In the Conclusion, Paolo Sacchi (“The 2005 Camaldoli Seminar on the Parables of Enoch: Summary and Prospects for Future Research”) revisits some (though not all) of the contributions to the Seminar under two interrelated issues: (a) the implications of the literary integrity of BP for (b) circumscribing its date. And Jason von Ehrenkrook (“The Parables of Enoch and the Messiah Son of Man: A Bibliography, 1773-2006”) furnishes a bibliography of scholarship done on BP and related literature. No indices accompany the volume.

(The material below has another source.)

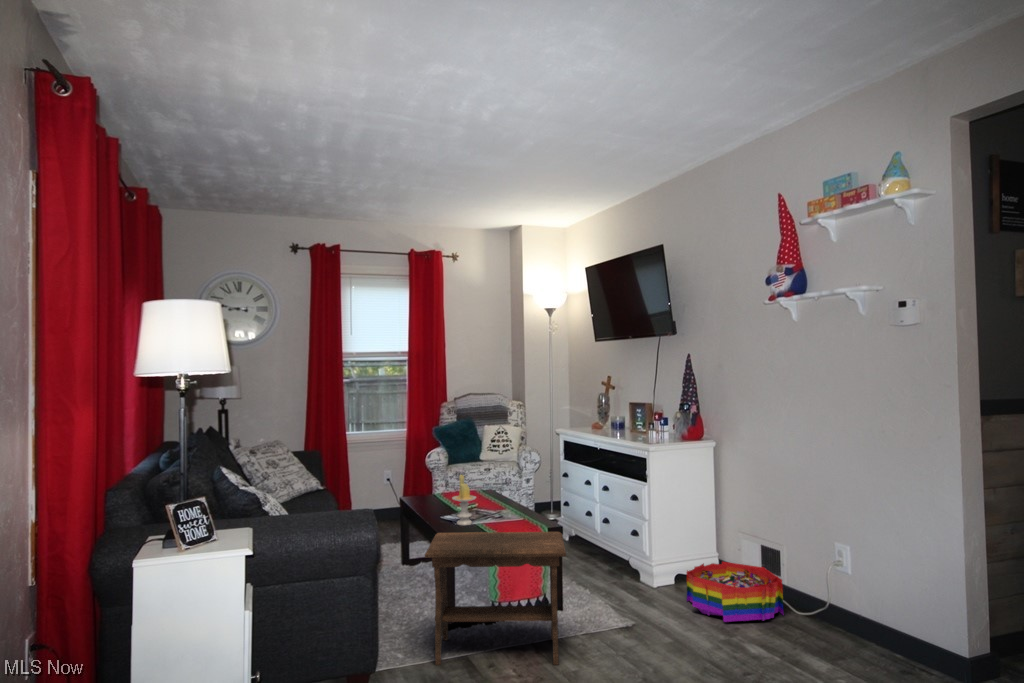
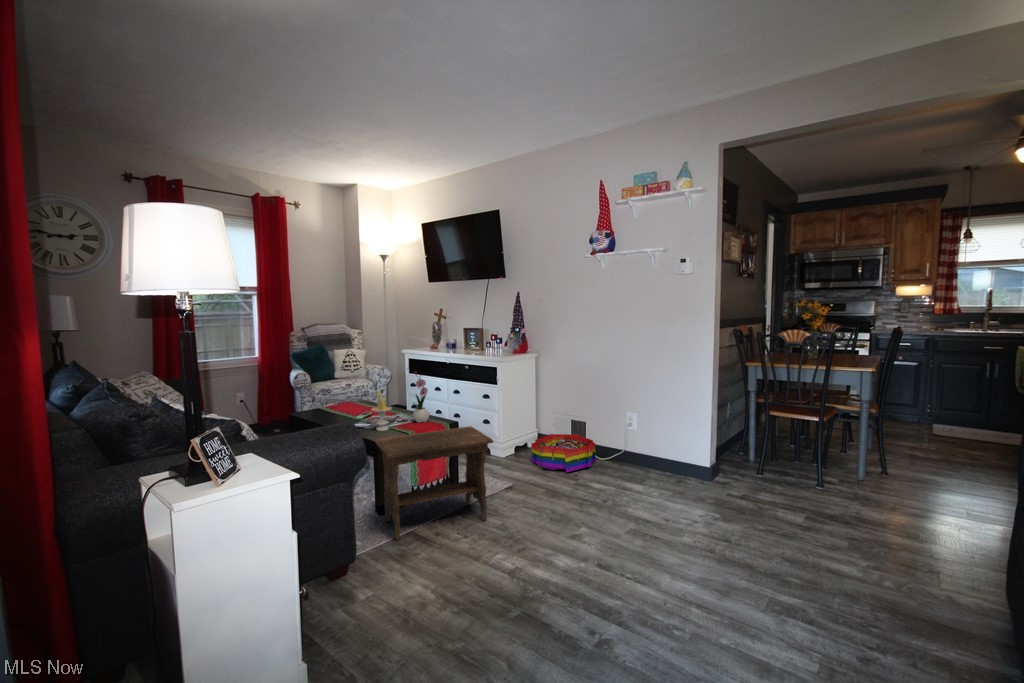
flower arrangement: none [507,454,530,521] -> present [412,372,430,423]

Boccaccini (in his Introduction) and Sacchi frame the primary significance of the Seminar around the dating of BP. But, while this issue captures a large swath of contributions, the interests indulged in the volume extend much wider and will reward scholars also interested in several other areas: particularly, the development of Enochic tradition; the sources and composition history of BP; the place of BP within Second Temple, early Christian and post-70 Judaic literature; the historical milieu and social posture of the BP community; and the title Son of Man.